[BEGIN SELECTED PASSAGE]

5M4M contributor Jennifer D. attended a press junket as a guest of Twentieth Century Fox pictures where she saw an early screening of the movie and was given access to some of the cast and production team.
I recently wrote a post over at 5 Minutes for Books about the books I like to read and like to encourage my kids to read being windows and mirrors. The same goes for movies, right? Keep reading to see where I identified with myself (mirrors) and saw into a different type of life (windows) in both the characters from the Book Thief movie and the actors who portrayed them.
Hans/Papa (Geoffrey Rush)
Hans and Rosa take 10-year-old Liesel into foster care when her mother is sent away by the Nazis. It’s Hans who first is able to draw Liesel out. He creates a safe place for Liesel. He’s warm. And Geoffrey Rush with his strong acting chops was just the guy to take this simple quiet role and make it sing. Watch for that when you see the movie.
I’ve interviewed a lot of actors in the last few years. It’s always an interesting and amazing experience. But Geoffrey Rush is an ACTOR. He described other roles on his resume as a “fair list of eccentric flamboyant idiots.” His role in the movie was that of this strong, quiet man, who he described as “ordinary and neutral.” Here’s what else he had to say about the movie and Hans:
“I thought this would be a real challenge for me. I just adored the story and the perspective of looking at that horror scenario in Germany during the Second World War through the eyes of a very small country town, the community, and a young girl.”
We interviewed these three actors — the Book Thief family — together. Sophie Nelisse (Liesel) kept talking about how Geoffrey “helped her” in her role. You could tell they formed a special bond, and it was fun to see them joking around and supporting one another. That chemistry definitely comes through on the big screen.
Rosa/Mama (Emily Watson)
I loved this character when I read The Book Thief book. The narrator describes her this way:
She possessed the unique ability to aggravate
almost anyone she ever met.
But she did love Liesel Meminger.

[END SELECTED PASSAGE]

LIST OF TASKS:
• 1. Please quote the stretch of the Book Thief movie post from "Rosa/Mama (Emily Watson)" through "she ever met.".
• 2. In the Book Thief movie post, how old is Liesel when Hans and Rosa take her into foster care?

[BEGIN RECORDS SHOWN]

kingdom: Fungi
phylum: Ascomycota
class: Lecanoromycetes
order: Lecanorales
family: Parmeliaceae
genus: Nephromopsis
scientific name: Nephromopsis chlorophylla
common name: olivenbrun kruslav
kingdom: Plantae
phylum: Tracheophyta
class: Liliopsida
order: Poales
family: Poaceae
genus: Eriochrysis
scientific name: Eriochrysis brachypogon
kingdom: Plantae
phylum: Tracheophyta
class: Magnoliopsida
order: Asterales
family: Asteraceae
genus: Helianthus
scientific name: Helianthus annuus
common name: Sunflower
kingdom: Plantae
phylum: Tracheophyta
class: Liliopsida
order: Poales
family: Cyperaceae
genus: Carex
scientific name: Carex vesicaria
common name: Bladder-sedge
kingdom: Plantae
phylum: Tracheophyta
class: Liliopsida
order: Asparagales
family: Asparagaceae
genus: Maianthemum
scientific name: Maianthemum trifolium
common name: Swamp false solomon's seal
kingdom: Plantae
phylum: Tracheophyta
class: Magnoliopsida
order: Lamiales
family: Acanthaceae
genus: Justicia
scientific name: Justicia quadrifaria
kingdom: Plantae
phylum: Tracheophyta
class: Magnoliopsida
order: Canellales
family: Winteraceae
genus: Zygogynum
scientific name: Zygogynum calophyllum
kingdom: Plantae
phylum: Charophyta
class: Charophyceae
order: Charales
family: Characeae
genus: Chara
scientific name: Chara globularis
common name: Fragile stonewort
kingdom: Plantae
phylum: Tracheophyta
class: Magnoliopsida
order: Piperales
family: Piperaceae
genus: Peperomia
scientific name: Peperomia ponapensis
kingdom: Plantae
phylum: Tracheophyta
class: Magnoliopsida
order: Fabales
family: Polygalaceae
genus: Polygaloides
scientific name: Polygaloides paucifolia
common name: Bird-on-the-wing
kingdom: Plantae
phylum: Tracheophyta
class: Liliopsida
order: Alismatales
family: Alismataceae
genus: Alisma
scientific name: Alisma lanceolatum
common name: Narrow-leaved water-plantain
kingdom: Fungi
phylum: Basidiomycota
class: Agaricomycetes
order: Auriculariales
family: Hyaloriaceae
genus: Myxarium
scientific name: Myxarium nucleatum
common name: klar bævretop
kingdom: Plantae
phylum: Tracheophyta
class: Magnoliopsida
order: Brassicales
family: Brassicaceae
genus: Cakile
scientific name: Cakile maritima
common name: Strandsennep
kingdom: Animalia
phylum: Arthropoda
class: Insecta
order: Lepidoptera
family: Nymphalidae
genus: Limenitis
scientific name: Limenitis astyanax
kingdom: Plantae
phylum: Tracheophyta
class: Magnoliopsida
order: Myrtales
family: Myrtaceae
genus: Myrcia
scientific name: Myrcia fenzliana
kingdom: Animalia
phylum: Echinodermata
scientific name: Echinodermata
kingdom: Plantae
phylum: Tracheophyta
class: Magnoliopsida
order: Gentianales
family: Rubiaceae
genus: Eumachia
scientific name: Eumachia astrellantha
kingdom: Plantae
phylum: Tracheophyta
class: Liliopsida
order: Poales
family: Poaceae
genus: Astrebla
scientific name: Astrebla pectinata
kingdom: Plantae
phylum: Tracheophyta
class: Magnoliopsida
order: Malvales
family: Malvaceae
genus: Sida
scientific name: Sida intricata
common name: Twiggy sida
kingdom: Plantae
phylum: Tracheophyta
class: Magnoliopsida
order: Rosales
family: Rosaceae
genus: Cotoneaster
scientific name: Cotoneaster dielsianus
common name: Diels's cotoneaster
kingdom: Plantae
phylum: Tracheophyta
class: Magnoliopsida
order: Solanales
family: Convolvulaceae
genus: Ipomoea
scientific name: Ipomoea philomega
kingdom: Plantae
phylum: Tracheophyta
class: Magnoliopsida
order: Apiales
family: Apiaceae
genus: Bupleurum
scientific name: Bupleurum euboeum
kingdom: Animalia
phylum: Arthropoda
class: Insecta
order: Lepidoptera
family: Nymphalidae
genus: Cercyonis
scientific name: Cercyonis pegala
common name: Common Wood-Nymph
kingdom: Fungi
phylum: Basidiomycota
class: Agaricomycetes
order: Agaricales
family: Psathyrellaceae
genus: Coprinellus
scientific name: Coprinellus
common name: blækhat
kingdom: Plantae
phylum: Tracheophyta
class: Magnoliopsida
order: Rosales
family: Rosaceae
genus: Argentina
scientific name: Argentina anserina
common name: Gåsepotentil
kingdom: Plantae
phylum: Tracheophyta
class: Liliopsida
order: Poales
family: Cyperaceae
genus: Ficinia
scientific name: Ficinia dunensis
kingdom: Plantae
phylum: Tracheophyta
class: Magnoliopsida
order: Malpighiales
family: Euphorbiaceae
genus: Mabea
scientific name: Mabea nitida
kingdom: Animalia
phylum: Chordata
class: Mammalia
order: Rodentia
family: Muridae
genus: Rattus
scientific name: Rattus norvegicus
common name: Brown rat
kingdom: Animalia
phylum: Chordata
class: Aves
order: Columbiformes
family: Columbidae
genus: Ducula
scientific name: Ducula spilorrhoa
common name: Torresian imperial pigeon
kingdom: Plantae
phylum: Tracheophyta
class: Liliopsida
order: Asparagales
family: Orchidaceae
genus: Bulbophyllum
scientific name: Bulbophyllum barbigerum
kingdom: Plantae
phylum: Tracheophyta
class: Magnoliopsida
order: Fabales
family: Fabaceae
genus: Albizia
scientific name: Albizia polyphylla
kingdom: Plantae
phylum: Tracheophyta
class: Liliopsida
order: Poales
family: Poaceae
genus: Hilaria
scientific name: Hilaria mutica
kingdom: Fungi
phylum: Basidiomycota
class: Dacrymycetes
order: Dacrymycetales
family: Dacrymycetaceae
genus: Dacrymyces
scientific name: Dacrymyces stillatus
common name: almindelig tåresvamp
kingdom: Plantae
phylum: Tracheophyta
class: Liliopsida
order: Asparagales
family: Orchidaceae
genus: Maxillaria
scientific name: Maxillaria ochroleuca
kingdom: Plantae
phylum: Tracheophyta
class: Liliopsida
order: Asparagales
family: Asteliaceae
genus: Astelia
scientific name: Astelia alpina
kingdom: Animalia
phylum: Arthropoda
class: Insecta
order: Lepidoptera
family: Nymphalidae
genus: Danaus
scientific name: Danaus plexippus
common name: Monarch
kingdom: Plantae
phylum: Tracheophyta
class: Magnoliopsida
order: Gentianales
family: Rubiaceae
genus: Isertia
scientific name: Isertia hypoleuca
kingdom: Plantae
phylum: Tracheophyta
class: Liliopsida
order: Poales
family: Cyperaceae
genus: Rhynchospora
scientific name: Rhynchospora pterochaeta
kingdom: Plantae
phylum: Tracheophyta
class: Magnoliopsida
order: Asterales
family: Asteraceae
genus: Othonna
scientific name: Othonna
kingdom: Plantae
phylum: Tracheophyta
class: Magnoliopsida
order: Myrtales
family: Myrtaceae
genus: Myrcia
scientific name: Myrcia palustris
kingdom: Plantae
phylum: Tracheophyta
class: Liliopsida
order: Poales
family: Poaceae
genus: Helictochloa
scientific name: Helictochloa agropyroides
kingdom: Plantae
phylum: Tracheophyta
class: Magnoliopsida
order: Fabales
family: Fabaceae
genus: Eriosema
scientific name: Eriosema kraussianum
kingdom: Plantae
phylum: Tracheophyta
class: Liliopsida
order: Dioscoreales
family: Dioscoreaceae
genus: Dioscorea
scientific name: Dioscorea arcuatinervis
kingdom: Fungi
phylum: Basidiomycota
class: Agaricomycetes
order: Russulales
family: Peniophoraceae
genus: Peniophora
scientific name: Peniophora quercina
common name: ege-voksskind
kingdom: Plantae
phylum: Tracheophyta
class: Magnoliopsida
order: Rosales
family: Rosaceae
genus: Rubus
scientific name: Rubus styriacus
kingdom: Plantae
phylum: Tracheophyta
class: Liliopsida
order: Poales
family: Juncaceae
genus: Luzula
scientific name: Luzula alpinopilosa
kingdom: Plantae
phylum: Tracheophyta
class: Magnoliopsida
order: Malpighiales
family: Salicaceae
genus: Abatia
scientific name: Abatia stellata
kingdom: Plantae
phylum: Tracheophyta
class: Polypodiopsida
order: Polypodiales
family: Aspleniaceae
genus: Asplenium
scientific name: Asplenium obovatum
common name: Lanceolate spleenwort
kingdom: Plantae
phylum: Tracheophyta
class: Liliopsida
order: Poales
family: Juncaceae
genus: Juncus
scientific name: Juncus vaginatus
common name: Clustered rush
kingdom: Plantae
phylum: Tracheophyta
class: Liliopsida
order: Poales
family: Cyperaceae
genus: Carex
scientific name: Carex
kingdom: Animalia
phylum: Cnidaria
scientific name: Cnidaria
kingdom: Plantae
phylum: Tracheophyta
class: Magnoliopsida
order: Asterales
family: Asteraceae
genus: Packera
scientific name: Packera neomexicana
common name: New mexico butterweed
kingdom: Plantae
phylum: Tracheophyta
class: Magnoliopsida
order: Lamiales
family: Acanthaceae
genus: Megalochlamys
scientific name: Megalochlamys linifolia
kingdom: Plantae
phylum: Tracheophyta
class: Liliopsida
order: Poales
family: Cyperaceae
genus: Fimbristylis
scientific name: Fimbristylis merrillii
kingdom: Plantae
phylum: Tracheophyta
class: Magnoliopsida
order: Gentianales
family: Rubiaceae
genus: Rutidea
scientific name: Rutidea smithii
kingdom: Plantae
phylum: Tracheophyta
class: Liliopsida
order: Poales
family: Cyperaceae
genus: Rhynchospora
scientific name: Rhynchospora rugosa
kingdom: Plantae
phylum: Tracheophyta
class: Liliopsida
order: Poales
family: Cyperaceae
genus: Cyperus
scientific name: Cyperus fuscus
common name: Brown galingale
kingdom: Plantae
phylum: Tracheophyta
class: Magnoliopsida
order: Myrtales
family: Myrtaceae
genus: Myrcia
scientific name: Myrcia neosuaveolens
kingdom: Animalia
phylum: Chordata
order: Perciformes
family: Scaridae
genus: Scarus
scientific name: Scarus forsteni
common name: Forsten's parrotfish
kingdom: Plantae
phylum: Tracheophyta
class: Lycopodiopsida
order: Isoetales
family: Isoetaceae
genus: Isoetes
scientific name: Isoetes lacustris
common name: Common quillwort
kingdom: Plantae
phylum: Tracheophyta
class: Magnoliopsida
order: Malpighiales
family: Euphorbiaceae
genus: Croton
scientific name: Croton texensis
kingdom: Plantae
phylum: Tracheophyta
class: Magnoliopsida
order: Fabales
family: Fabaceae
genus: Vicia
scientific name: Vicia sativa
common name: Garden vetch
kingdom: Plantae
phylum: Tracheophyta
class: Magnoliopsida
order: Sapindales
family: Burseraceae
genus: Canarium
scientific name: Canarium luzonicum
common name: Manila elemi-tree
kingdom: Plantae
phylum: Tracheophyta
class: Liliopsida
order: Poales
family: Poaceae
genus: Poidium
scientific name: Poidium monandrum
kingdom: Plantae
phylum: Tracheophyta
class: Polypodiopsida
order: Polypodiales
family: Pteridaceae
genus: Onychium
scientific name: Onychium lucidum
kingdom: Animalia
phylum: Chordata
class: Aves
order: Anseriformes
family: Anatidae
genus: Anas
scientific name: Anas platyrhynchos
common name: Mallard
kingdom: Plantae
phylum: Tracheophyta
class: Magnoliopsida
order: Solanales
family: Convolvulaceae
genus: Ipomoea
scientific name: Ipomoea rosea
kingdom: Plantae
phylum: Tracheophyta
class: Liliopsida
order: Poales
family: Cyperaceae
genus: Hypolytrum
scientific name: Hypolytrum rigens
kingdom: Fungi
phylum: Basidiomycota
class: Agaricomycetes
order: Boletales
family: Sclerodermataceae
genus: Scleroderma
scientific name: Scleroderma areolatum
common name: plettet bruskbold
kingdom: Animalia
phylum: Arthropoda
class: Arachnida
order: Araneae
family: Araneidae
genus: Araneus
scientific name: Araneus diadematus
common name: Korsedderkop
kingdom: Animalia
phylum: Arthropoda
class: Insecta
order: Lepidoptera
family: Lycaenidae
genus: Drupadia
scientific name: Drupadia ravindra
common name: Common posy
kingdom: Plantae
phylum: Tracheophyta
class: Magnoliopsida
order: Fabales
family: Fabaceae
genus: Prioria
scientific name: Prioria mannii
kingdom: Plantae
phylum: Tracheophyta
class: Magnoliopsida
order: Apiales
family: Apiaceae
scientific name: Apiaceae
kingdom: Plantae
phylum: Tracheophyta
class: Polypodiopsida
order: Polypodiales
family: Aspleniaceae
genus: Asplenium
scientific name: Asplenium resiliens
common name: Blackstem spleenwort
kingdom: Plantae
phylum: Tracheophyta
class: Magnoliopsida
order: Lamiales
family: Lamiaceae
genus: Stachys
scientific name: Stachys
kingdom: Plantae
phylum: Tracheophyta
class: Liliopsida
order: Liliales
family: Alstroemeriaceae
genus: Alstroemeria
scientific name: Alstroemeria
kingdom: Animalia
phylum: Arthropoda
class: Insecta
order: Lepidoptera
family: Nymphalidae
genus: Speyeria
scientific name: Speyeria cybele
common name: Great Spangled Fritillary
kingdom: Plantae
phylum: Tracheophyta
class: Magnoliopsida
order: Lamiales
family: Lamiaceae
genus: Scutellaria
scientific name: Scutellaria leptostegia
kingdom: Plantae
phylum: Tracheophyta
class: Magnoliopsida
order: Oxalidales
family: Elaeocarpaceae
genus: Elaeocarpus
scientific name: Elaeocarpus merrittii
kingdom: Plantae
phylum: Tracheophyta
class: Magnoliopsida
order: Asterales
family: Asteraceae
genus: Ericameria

[END RECORDS SHOWN]

SOLVED TASKS:
• 1.
Rosa/Mama (Emily Watson)
I loved this character when I read The Book Thief book. The narrator describes her this way:
She possessed the unique ability to aggravate
almost anyone she ever met.

• 2. She is 10 years old.